This is the first post of 2010 - a year that fairly rings with promise and good things.
There is difficulty and darkness aplenty 'out there' so here at the Lighthouse, for today at least, I mean to focus on the positive, to count my blessings, and to foster an attitude of gratitude. Sounds very platitudinous, doesn't it? But I mean it most sincerely. I really do feel that there is so much potential and possibility ahead of me - of us - and we have many blessings to be grateful for. After all, we don't have to worry about testicular cancer or starvation in the Sudan (can you spot the quote?)
For example, my sister went back to her hair accessories supplier, and found two absolutely fabulous hair bands which not only look lovely, but actually do the job. She also bought some hair colour in a box, and now looks absolutely stunning. You see? Just a few days ago, her hair situation seemed hopeless, and was certainly frustrating. Now she feels confident and looks smashing.

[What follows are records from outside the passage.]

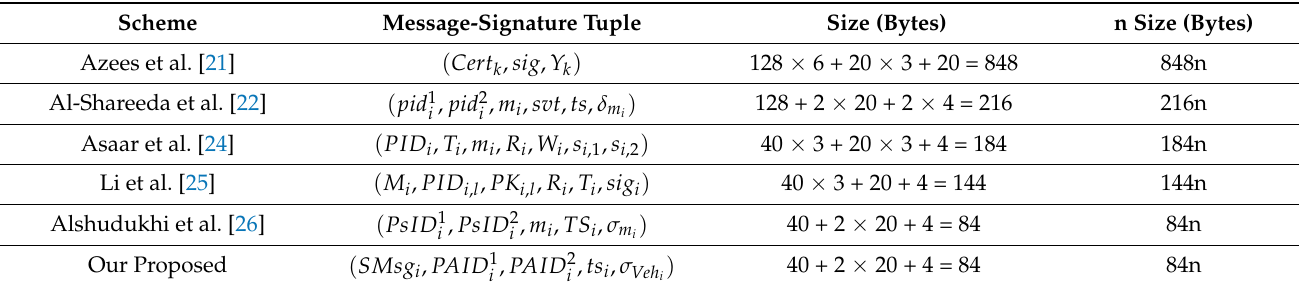
Table 5. The Comparison of Communication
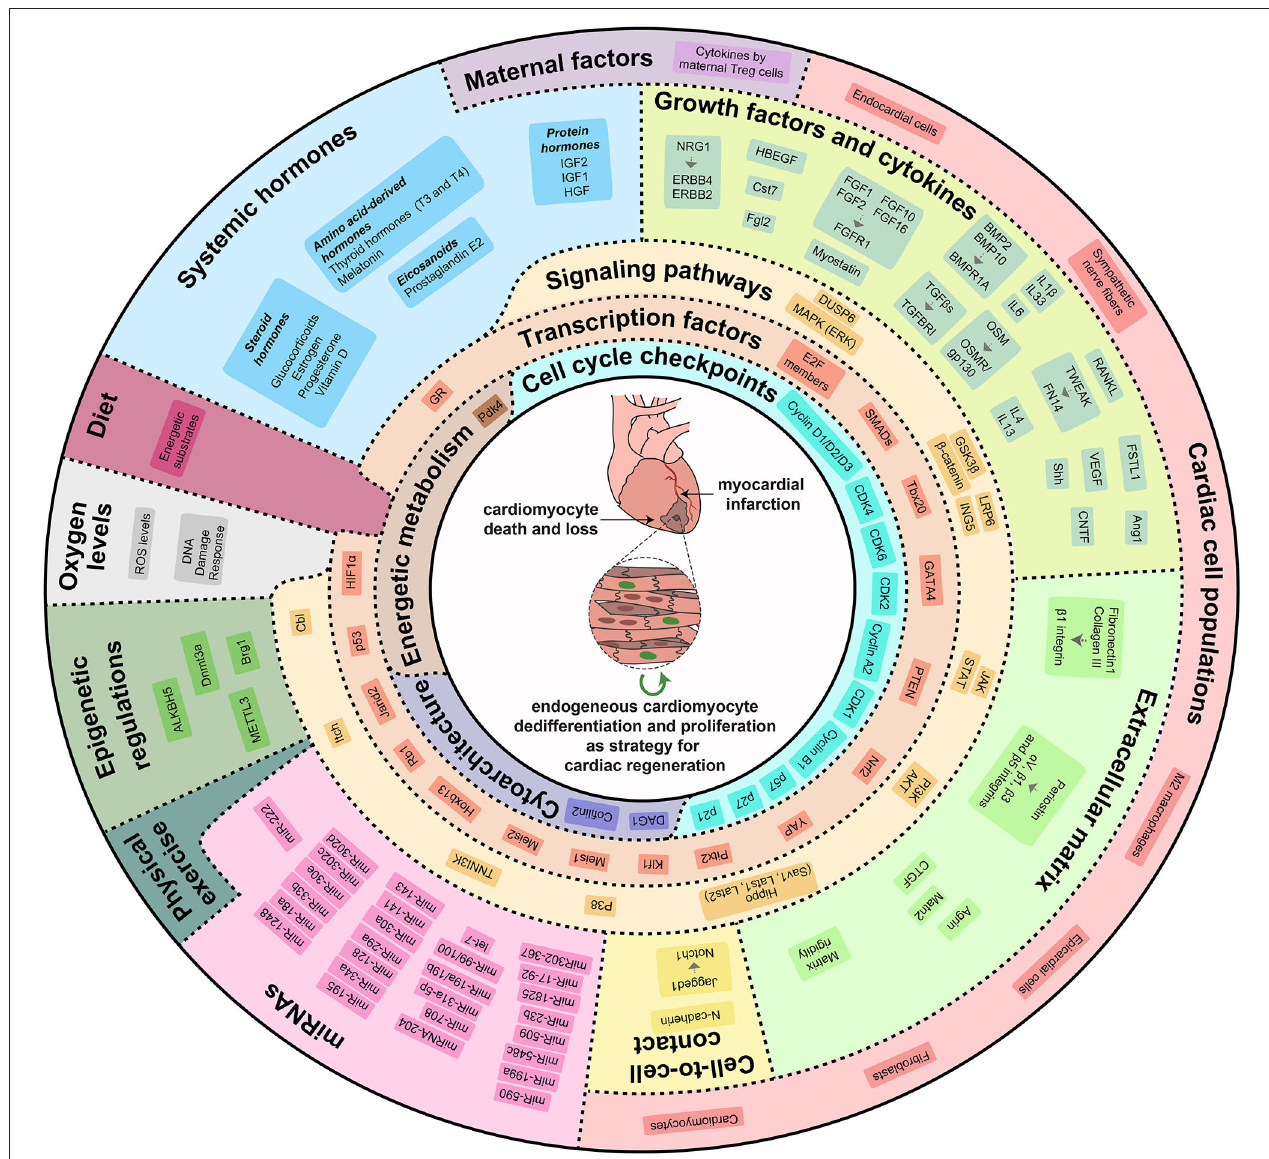
FIGURE 2 | Cardiac regenerative strategies based on direct stimulation of cardiomyocyte dedifferentiation and proliferation. Modulation of external, systemic, micro-environmental, and intrinsic molecular mechanisms can re-activate cardiomyocyte proliferative and regenerative potential. Locally produced growth factors and cytokines, extracellular matrix rigidity and components, direct cell-to-cell contacts, maternal factors, systemic hormones, oxygen levels, physical exercise, miRNAs and epigenetic regulations modulate a variety of signaling pathways and transcription factors that control cardiomyocyte dedifferentiation and proliferation by regulating cell cycle checkpoints, cytoarchitectural organization and energetic metabolism.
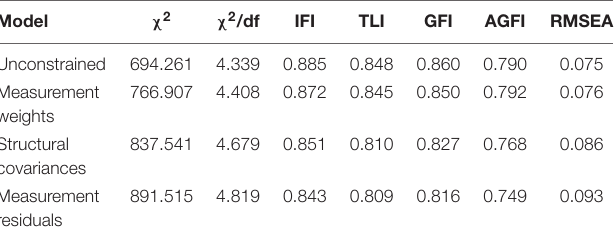
TABLE 5 | Analysis of fit between adolescent drug abusers and non-drug abusers.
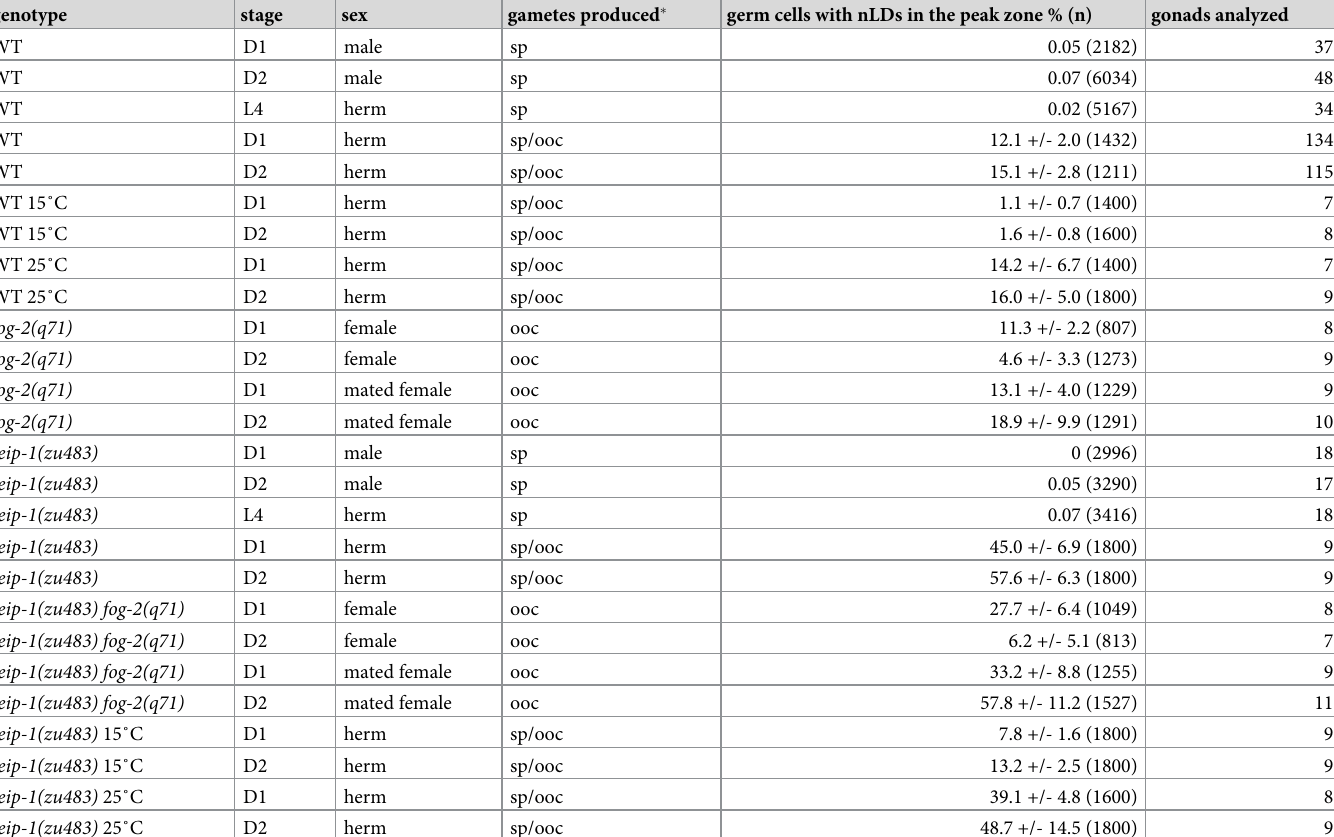
Table 3. Germ cell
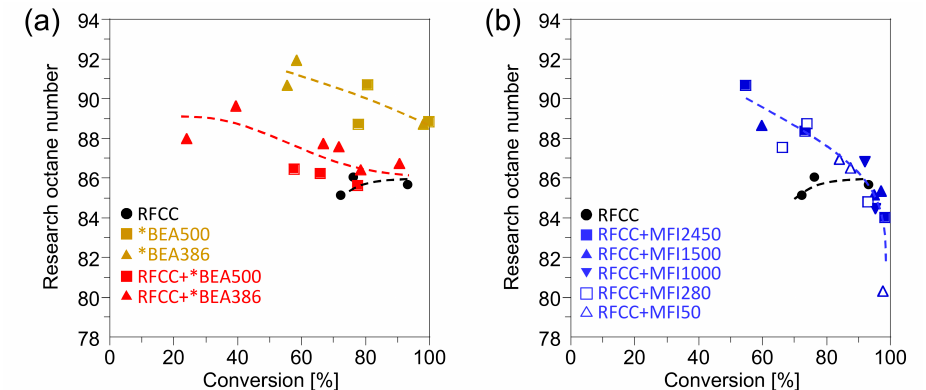
Figure 6. Research octane number of the gasoline fraction. ( a ) Reaction product on the *BEA catalyst and the composite catalyst with the *BEA zeolite. ( b ) Reaction product on the composite catalyst with the MFI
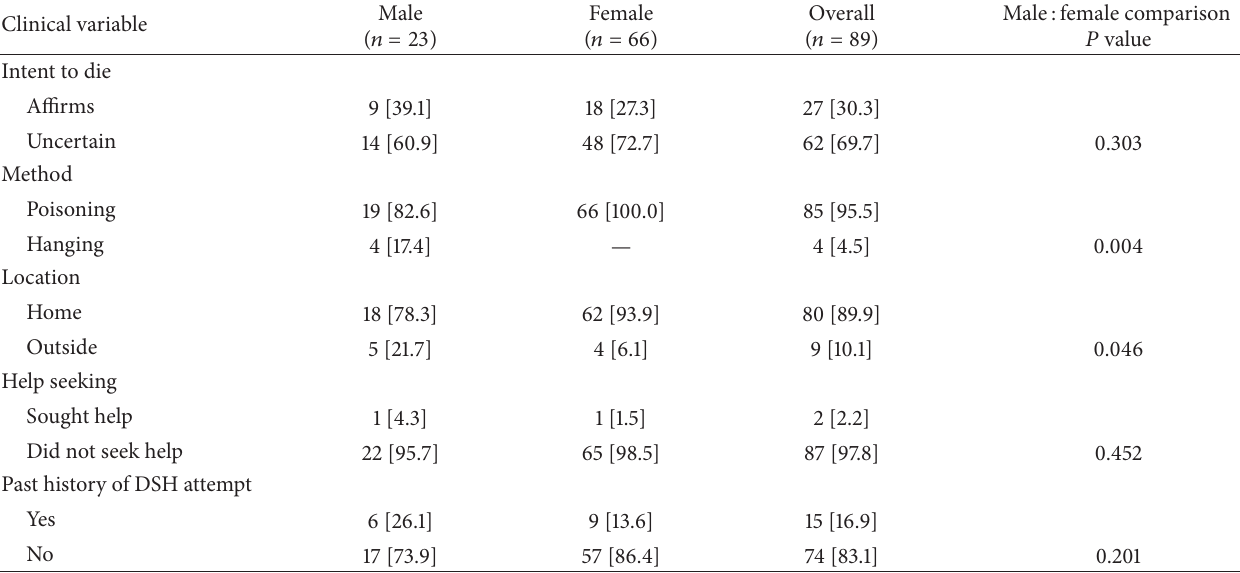
Table 1: Summary of issues related to the deliberate self-harm act in the study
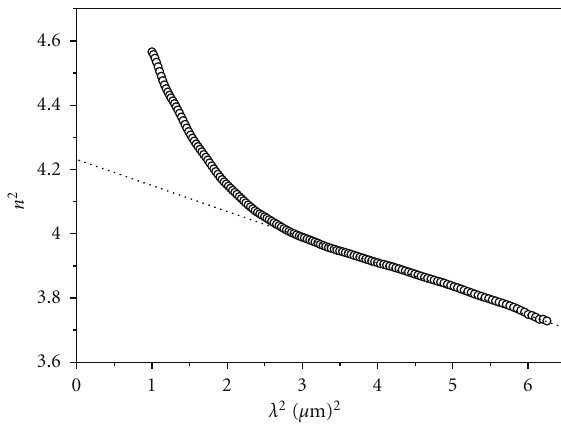
Figure 7: n 2 versus λ 2 for the PTDCI films.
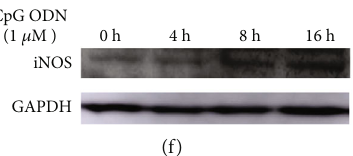
Figure 1: CpG ODN induced macrophage activation. (a) Representative phase-contrast images of RAW264.7 cells stimulated with CpG ODN1826 (1 μ M) for 0 h, 4h, 8h, and 16 h. (b, c) The RAW264.7 cells were treated with CpG ODN1826 (1 μ M) for 16h. And then, the mRNA and protein expression levels of TNF- α , IL-1 β , and IL-8 were determined by qRT-PCR (b) and ELISA (c). (d) In fl ammation- related gene expression levels were altered in the process of CpG ODN1826-induced macrophage activation from 0h to 16h. (e) Nitrite was determined in the supernatant of RAW264.7 cells stimulated with CpG ODN1826 for 16 h. (f) iNOS protein levels were detected by Western blot in RAW264.7 cells after stimulation with CpG ODN1826 for 16 h. ∗ p < 0 : 05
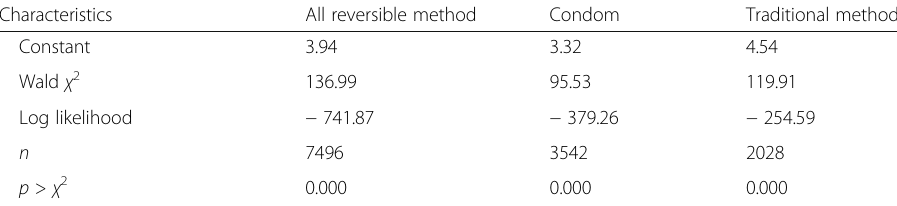
Table 4 Results from Weibull hazard regression of contraceptive failure rates within 1 year of method adoption for all methods combined traditional method and for condom, by selected characteristics of female users, Uttar Pradesh, 2009 – 14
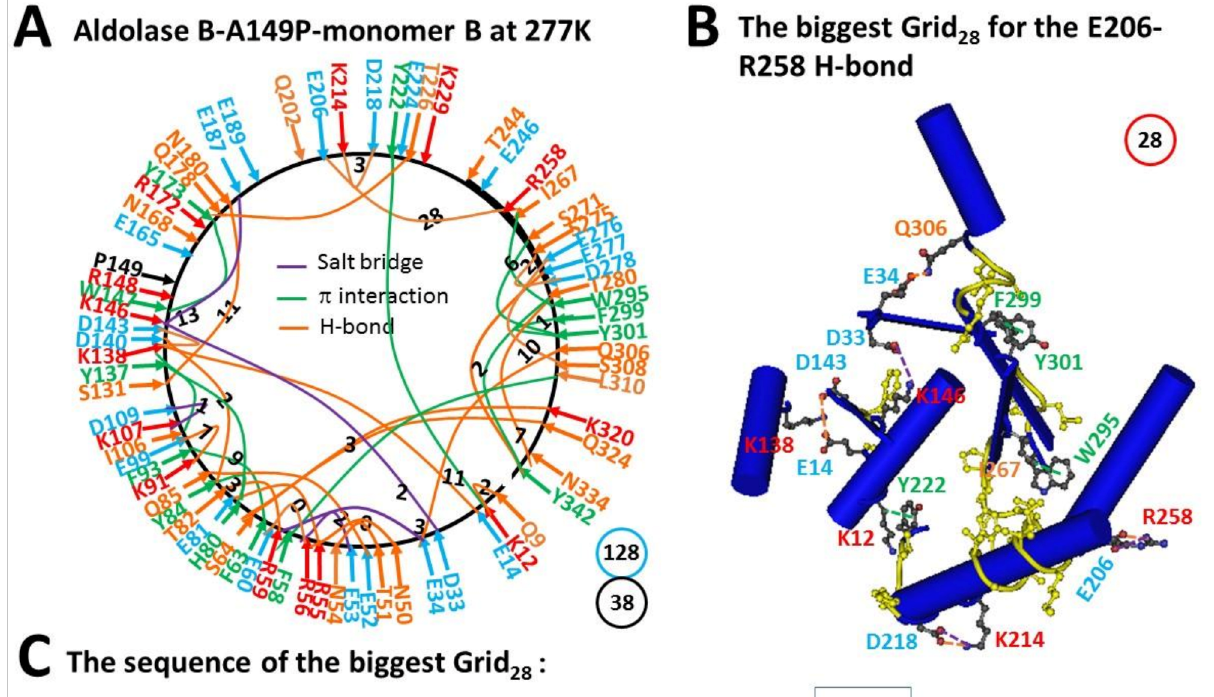
Figure 1. The grid-like non-covalently interacting mesh network along the single polypeptide chain of ligand-free monomer B in the aldolase B-A149P tetramer at 277 K. ( A ) The topological grids in the systemic fluidic grid-like mesh network. The X-ray crystallographic structure of monomer A in aldolase B-A149P at 277 K (PDB ID, 1XDL) was used for the model [2]. Salt bridges, π interactions, and H-bonds between pairing amino acid side chains along the single polypeptide chain from T8 to Y342 are marked in purple, green, and orange, respectively. The grid sizes required to control the relevant non-covalent interactions were calculated with graph theory and labeled in black. The total grid sizes and grid size-controlled non-covalent interactions along the single polypeptide chain are shown in the blue and black circles, respectively. ( B ) The structure of the biggest Grid 28 . The grid size is shown in a red circle. ( C ) The sequence of the biggest Grid 28 to control the E206-R258 H-bond in a blue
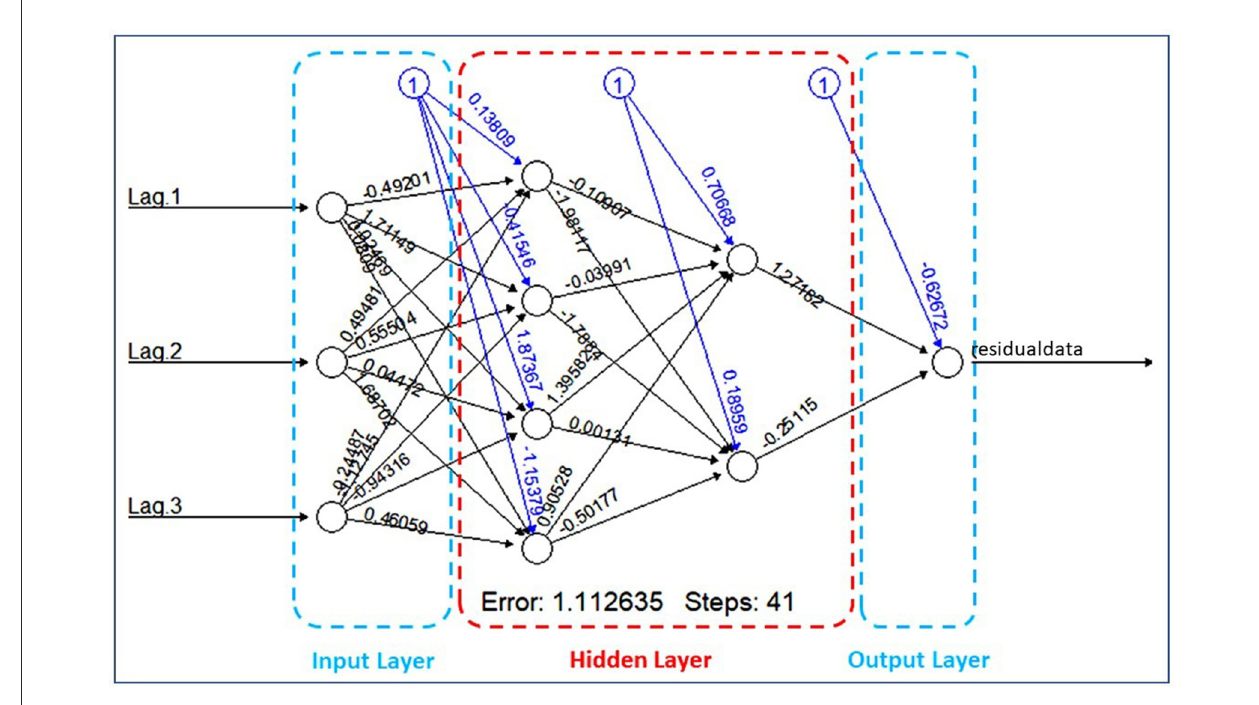
FIGURE6 Architecture 3 − 4 − 2 − 1 of FFNN model with their weights for each unit.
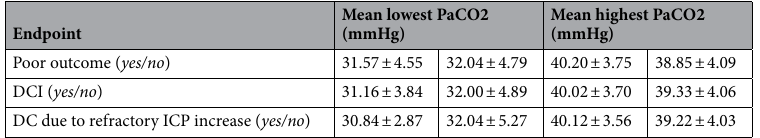
Table 1. Overview of lowest/highest mean PaCO2 value distribution among the different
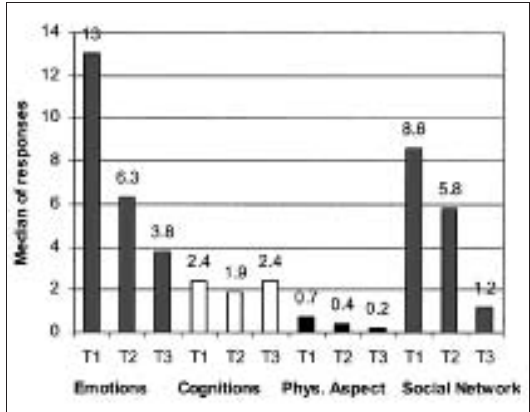
Figure 1 Median of responses per person for the four response-cate- gories (emotions, cognitions, physical aspect, social net- work) at time point 1–3 (T1 = hospitalisa- tion, T2 = 6 months after the loss, T3 = 3.5–6.5 years after the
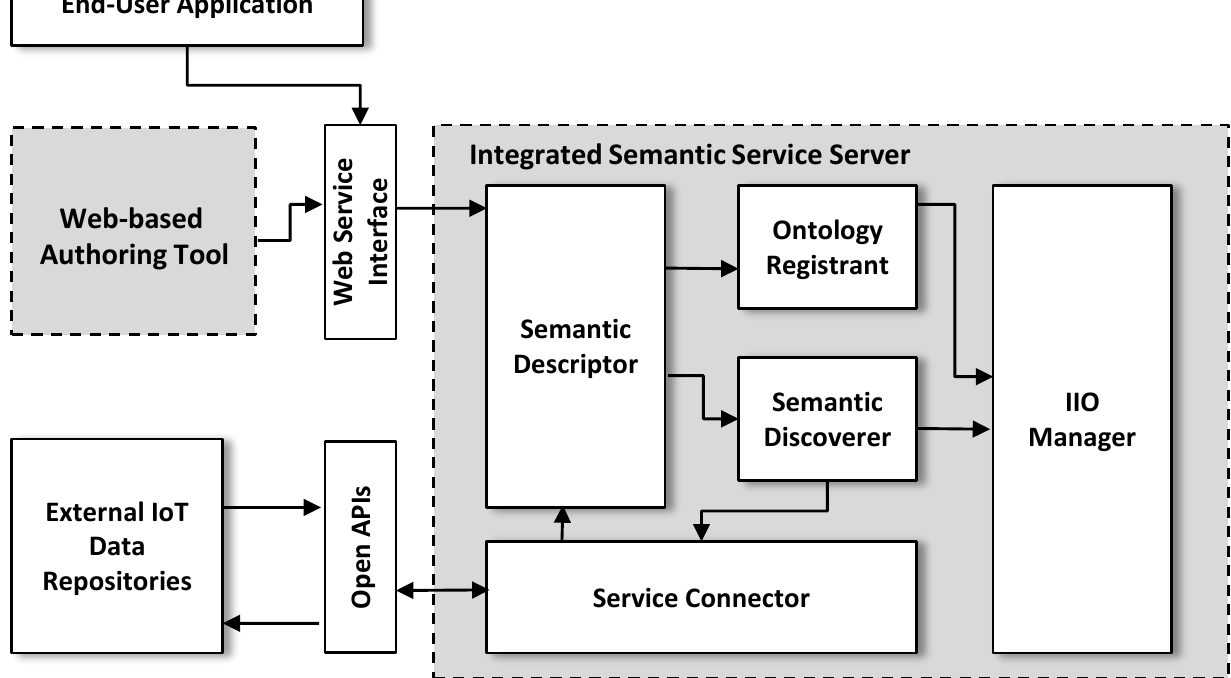
Figure 4. System architecture of the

Two years ago, I was working at a job which was slowly draining my life away, and turning my soul to grey. I began to believe that I was going to spend the remainder of my days in that cubicle, whithering... dwindling into a shadow of myself. And I lived far from my family. My dream was for a life that didn't include nine to five in an office. And here I am! I'm living with my family, and there isn't an office in sight. I never could have imagined the path that brought me here, and while there are still challenges to work through, it is good. It is very good.
I'm not making any New Year's resolutions this year, but I do hope to remember to look for the silver lining, and to live each moment to the full. I don't want to waste any more time through fear or laziness or the misguided notion that I don't deserve good things.